On Mon, Aug 13, 2018 at 11:04:10AM +0800, Jia-Ju Bai wrote:
> The kernel may sleep with holding a spinlock.
>
> The function call paths (from bottom to top) in Linux-4.16 are:
>
> [FUNC] schedule_timeout_interruptible
> kernel/rcu/rcutorture.c, 523: schedule_timeout_interruptible in
> srcu_read_delay
> kernel/rcu/rcutorture.c, 1105: [FUNC_PTR]srcu_read_delay in
> rcu_torture_timer
> kernel/rcu/rcutorture.c, 1104: spin_lock in rcu_torture_timer
>
> Note that [FUNC_PTR] means a function pointer call is used.
>
> I do not find a good way to fix, so I only report.
> This is found by my static analysis tool (DSAC).

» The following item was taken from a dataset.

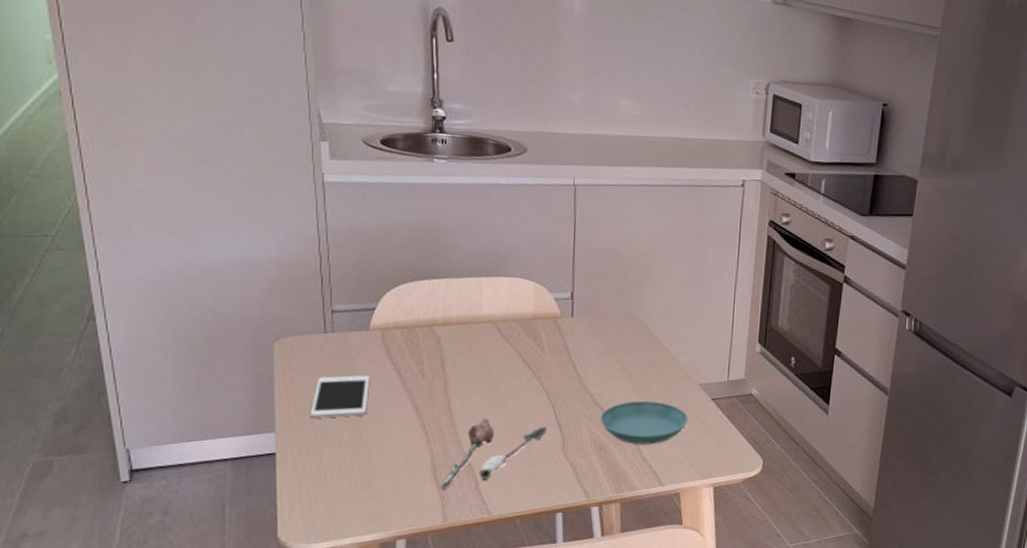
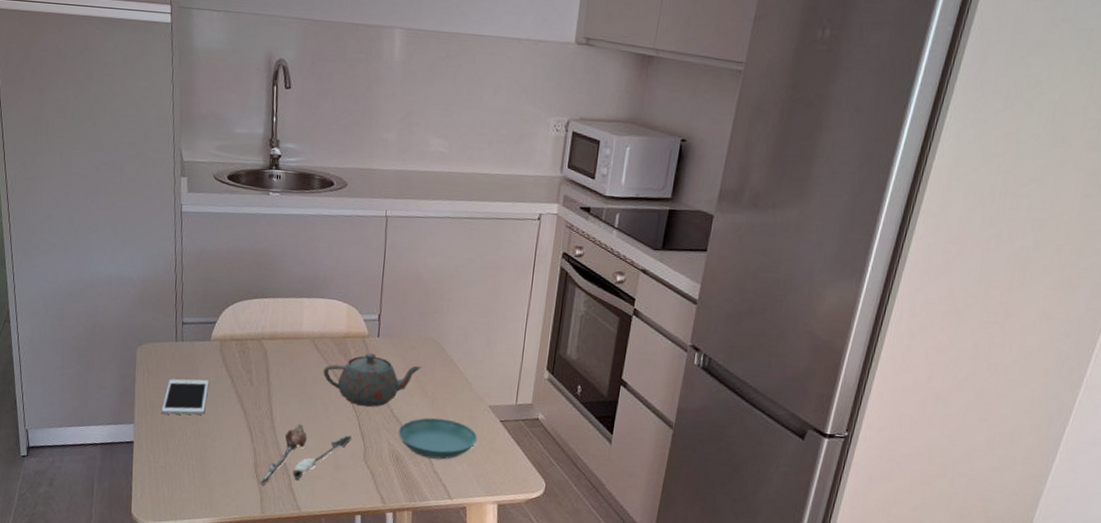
teapot: none [509,335,624,394] -> present [323,353,422,407]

Interesting. I would have expected to have gotten a "scheduling while
atomic" error message, which I do not recall seeing. And I ran a great
deal of rcutorture on v4.16.
So let's see... As you say, the rcu_torture_timer() function does in
fact acquire rand_lock in 4.16 and 4.17, in which case sleeping would
indeed be illegal. But let's take a look at srcu_read_delay():
static void
srcu_read_delay(struct torture_random_state *rrsp, struct rt_read_seg *rtrsp)
{
long delay;
const long uspertick = 1000000 / HZ;
const long longdelay = 10;
/* We want there to be long-running readers, but not all the time. */
delay = torture_random(rrsp) %
(nrealreaders * 2 * longdelay * uspertick);
if (!delay && in_task()) {
schedule_timeout_interruptible(longdelay);
rtrsp->rt_delay_jiffies = longdelay;
} else {
rcu_read_delay(rrsp, rtrsp);
}
}
The call to schedule_timeout_interruptible() cannot happen unless the
in_task() macro returns true, which it won't if the SOFTIRQ_OFFSET bit
is set:
#define in_task() (!(preempt_count() & \
(NMI_MASK | HARDIRQ_MASK | SOFTIRQ_OFFSET)))
And the SOFTIRQ_OFFSET bit will be set if srcu_read_delay()
is invoked from a timer handler, which is the case for the
call from rcu_torture_timer(). So if that lock is held,
schedule_timeout_interruptible() won't ever be invoked.
So what am I missing here?
Thanx, Paul